EXERCISE 1: Pull out every line of the records that contains the string "kern", treating uppercase and lowercase as different.

DOCUMENT SECTION:
□ □ □ □ □ □ □

Using ES6 Generators And Yield To Implement Asynchronous Workflows In JavaScript
CAUTION: This post is basically a "note to self" exploration.
One of the main reasons that I wanted to read Exploring ES6 by Dr. Axel Rauschmayer was that I needed to learn more about ES6 Generators. At work, some of the engineers have been using ES6 Generators to make asynchronous code look and feel like synchronous code. Which is super awesome; but it is, at the same time, a total mystery to my primordial ES5 brain. What I didn't realize, when reading that kind of code, was that the most important aspect of the code was completely hidden away. This post is an attempt to look at that "hidden" code as a means to gain a more holistic understanding of how ES6 generators can be used to manage asynchronous workflows.
On their own, ES6 generators aren't necessarily "asynchronous" in nature. They are just iterable. They are like little state machines that iterate over yield-delimited portions of the generator function body. This iteration can be performed synchronously or asynchronously, depending on the calling code; the generator doesn't care one way or the other.
For example, here's a generator function that is being consumed synchronously:
function* poem() {
yield( "Roses are red" );
yield( "Violets are blue" );
yield( "I'm a schizophrenic" );
yield( "And so am I" );
}
// By invoking the generator function, we are given a generator object, which we can
// use to iterate through the yield-delimited portions of the generator function body.

□ □ □ □ □ □ □

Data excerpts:
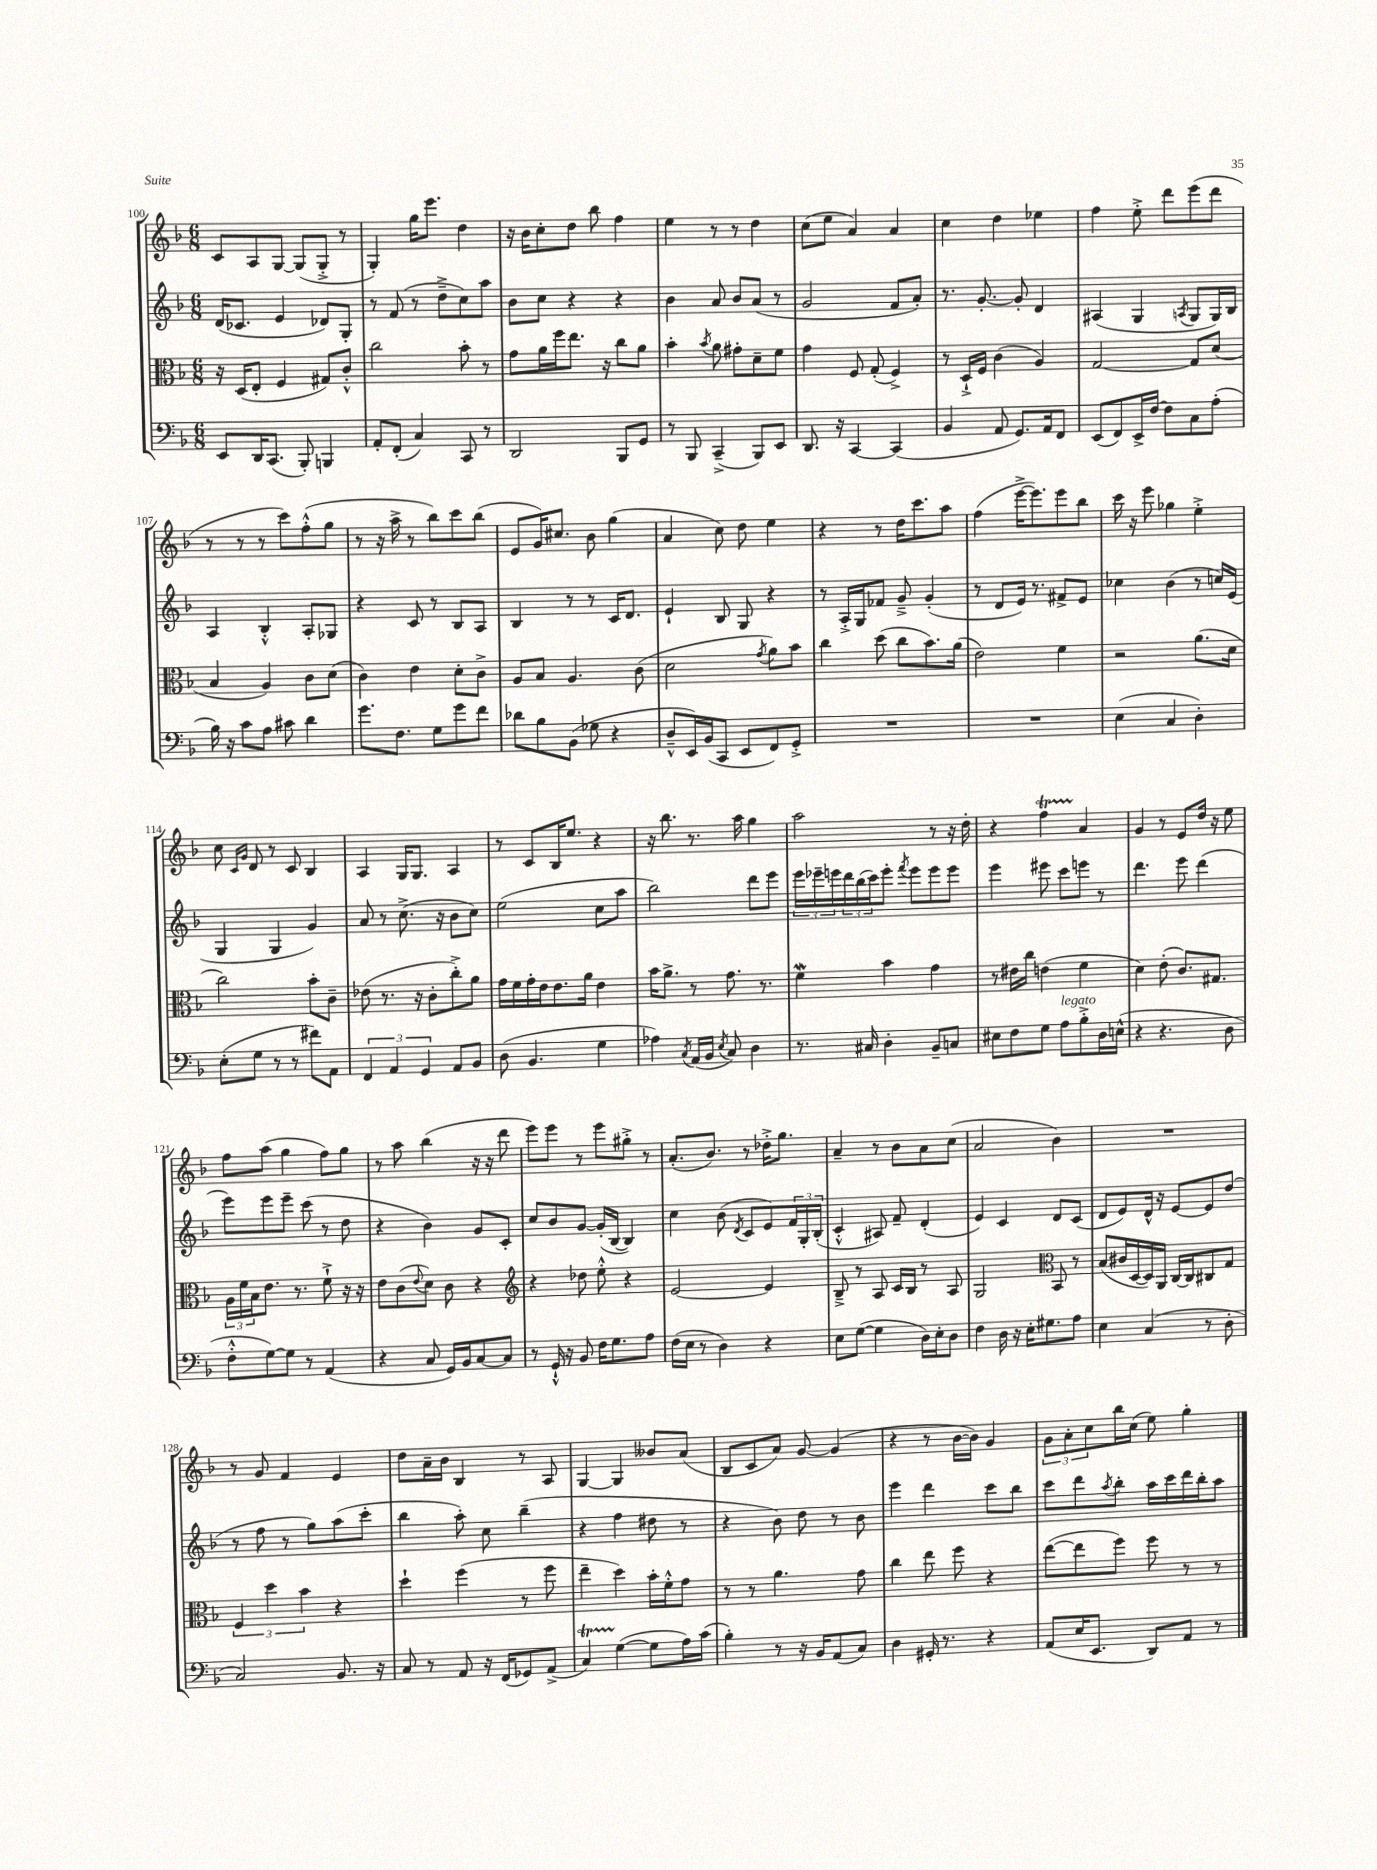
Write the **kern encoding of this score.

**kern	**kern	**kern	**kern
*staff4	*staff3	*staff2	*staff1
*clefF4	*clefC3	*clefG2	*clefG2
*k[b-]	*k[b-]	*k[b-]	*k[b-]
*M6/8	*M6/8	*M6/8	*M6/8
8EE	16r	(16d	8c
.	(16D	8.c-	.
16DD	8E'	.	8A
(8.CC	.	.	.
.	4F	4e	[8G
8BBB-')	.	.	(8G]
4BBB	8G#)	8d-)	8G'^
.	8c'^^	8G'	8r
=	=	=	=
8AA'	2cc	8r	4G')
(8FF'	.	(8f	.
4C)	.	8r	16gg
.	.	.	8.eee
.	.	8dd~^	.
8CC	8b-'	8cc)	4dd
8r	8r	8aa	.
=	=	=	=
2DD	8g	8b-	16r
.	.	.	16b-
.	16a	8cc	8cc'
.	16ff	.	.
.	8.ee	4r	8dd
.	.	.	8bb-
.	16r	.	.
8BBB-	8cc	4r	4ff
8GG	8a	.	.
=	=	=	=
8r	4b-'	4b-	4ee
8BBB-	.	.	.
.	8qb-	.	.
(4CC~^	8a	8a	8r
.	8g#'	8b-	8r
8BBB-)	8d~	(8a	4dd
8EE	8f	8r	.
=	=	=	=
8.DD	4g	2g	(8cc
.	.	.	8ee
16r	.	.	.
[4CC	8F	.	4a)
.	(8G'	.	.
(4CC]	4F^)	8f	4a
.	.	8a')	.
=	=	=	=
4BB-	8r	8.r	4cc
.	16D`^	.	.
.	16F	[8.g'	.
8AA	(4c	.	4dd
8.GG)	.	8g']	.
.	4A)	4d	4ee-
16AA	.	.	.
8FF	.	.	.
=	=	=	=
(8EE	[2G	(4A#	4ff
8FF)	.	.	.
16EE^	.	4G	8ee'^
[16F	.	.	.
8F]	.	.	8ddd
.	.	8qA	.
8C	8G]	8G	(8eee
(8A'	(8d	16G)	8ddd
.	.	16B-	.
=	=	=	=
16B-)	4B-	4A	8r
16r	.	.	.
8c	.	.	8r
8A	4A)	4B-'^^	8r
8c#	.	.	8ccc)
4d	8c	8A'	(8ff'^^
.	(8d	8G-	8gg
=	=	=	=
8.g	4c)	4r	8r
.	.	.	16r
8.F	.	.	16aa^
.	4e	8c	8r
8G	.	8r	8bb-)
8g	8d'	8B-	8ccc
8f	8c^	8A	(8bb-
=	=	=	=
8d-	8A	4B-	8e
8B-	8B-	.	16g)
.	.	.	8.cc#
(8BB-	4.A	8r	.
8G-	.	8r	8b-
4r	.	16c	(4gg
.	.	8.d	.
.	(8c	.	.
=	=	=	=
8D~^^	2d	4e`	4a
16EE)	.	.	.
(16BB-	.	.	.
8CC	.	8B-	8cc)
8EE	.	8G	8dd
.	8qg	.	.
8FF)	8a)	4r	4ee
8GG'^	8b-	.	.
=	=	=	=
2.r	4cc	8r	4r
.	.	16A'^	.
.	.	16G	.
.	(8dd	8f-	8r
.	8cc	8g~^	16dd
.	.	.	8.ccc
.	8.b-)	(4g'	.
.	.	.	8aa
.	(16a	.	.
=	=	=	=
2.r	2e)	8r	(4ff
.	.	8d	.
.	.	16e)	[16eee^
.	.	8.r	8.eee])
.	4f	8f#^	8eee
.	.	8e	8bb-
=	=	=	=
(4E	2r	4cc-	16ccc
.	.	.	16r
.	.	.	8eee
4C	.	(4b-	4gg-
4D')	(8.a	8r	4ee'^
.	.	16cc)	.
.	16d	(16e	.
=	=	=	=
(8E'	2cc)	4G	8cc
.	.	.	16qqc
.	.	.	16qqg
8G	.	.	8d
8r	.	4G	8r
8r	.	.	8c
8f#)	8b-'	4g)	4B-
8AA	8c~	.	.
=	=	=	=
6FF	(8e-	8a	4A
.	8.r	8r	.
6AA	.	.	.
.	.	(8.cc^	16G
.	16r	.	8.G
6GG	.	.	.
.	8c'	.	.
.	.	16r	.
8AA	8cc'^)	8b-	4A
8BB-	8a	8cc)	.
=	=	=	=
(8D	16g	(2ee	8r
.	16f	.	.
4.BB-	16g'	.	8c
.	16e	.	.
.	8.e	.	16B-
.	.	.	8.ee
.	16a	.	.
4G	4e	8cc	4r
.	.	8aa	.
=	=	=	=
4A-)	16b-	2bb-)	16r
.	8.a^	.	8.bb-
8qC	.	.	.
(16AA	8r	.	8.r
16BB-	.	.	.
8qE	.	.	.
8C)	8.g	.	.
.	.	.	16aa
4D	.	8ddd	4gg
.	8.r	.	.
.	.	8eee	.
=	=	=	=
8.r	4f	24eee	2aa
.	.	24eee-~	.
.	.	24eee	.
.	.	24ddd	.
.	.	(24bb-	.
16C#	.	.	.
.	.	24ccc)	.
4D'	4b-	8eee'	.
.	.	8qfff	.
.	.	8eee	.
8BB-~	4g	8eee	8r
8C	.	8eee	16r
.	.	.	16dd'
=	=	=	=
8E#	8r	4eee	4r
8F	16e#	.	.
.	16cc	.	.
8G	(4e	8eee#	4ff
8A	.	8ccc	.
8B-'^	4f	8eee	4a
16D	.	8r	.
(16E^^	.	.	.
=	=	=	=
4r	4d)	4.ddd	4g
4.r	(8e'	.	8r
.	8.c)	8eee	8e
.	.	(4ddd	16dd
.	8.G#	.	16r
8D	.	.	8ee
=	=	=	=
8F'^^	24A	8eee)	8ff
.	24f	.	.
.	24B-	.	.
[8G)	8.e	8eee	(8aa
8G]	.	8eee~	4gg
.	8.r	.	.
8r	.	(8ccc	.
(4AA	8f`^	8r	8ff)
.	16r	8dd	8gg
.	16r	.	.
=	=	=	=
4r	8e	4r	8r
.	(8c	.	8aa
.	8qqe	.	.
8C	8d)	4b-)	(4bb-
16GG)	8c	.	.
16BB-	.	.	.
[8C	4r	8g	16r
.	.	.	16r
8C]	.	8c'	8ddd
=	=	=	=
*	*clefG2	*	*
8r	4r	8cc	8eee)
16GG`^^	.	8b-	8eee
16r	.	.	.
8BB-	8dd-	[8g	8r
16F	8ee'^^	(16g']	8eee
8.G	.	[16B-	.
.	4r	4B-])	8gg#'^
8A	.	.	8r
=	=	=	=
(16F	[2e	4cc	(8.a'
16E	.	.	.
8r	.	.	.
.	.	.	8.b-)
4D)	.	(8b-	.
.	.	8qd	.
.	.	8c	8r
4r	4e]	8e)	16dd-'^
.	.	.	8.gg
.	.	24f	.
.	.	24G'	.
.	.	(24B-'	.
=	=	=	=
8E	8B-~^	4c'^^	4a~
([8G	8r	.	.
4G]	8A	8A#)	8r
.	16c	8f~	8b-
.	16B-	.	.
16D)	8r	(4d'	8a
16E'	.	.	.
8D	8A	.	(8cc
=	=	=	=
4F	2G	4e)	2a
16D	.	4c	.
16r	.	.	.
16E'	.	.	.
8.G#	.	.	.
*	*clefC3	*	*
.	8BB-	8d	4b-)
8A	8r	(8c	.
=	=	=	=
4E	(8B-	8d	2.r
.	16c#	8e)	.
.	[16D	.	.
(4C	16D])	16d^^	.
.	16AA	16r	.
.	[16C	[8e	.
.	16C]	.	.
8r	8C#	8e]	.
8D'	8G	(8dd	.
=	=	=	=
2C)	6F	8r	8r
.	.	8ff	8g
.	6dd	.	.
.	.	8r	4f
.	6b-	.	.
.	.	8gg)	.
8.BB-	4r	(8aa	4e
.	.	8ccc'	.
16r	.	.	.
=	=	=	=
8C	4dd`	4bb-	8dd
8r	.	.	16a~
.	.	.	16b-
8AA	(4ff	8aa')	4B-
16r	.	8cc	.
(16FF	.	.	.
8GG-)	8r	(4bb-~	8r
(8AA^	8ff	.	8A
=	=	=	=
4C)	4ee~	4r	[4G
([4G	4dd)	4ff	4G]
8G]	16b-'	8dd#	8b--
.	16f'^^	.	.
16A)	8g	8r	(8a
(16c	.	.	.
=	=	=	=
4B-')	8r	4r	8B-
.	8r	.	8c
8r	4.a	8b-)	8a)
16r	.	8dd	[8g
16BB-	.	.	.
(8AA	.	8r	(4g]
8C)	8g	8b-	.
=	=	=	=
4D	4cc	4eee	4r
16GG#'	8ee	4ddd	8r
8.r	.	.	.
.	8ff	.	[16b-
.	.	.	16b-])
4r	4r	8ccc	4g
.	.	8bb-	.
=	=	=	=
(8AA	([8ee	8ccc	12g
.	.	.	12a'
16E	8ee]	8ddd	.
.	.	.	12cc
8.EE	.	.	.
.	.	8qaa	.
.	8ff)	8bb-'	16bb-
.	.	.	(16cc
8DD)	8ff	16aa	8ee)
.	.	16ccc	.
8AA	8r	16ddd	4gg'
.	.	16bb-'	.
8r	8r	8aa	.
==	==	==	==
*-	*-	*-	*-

□ □ □ □ □ □ □

EXERCISE 2:
Answer these questions using the post on ES6 generators:
(a) What book did the author want to read to learn more about ES6 generators?
(b) What does the post compare ES6 generators to?
(c) What does invoking the generator function give you?

EXERCISE SOLUTION 1:
Write the **kern encoding of this score.
**kern	**kern	**kern	**kern

EXERCISE SOLUTION 2:
(a) Exploring ES6 by Dr. Axel Rauschmayer
(b) Little state machines that iterate over yield-delimited portions of the generator function body
(c) A generator object